I asked my sons why they thought we were living this way now. 11 year old answer: "Because you got that disease and blah blah blah." This made me laugh. Then I, being me, made him replace blah blah blah with real words. "Because you got that disease and you realized that you might not be able to do the things you wanted to do later, when we are grown." Yes, they do listen to me. He then surprised me by adding "I am kinda glad that we get to do it with you instead." I can't lie. That made me smile. A lot. I wouldn't have expected that they'd want to go off and live my dreams with me. I'd felt so selfish. I WAS being selfish. Turns out, they "kinda" wanted to be around while I lived them. And I'm glad they get to be here too.

"But are YOU happier now?" 
I asked both of my sons if they felt like their lives were better before or after we embarked on this lifestyle. They both overwhelmingly said that they thought it was better NOW. (I didn't have to ask my oldest son, I know he would say no. I still have hope, but 2 out of 3 isn't bad.) They didn't overwhelmingly give me all positive. I don't want to give the impression they did. They had their complaints. They didn't get to see their friends for long periods of time. Moving to a new country had been scary. I wasn't giving them everything they wanted anymore. They were having to take on more responsibility for themselves. But even inside those, it seems they've learned lessons about life that they might not have otherwise. 


What they shared that they learned: 
Life doesn't have to have limits.
You don't have to not take risks just because it is scary. 

Being around new and different people all the time is fun.
They're healthier here. Walking and eating less.
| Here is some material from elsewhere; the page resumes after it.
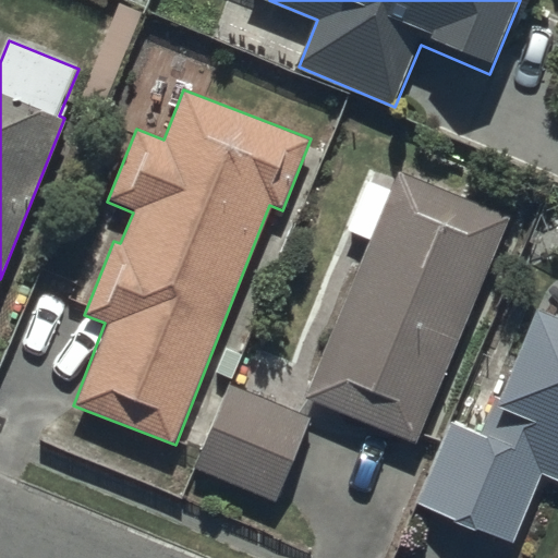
[(413,443),(508,215),(399,170),(390,191),(365,181),(344,232),(367,241),(303,397),(413,443)]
The American lifestyle isn't the only one or the best one. 

Learning doesn't have to be in a classroom or boring or about tests. "I'm actually good at school" 
You find happiness by doing what you truly WANT.
Until you are an adult, you need guidance and as you get older, you need more independence. (Yes, my son said that). 

Foreign places aren't as scary as they seem. They're actually pretty cool.
It doesn't matter how much money you have. You can still be happy.
Flexibility is good. 



And here's another disclaimer as I always put at the end of these ebook length confessions:  I know, for certain, that at least 2 to 4 other people have a different side of this story. My oldest son could probably write an equally long essay outlining how I have, in fact, ruined his life in every way and am still being completely selfish. My now-estranged husband could probably rant all day in opposition of this whole thing. My mother, sorry mom, probably has a list somewhere of all the mistakes I'm making and prays for me every night. But, as the saying sorta goes: It's my party and I'll SMILE if I want to!

Getting selfish hasn't turned out to be so bad and it didn't, in fact, cause the world to end. Stay tuned... maybe those other guys will come around. ;)

PSS. I'm still screwing up. And I think that's alright.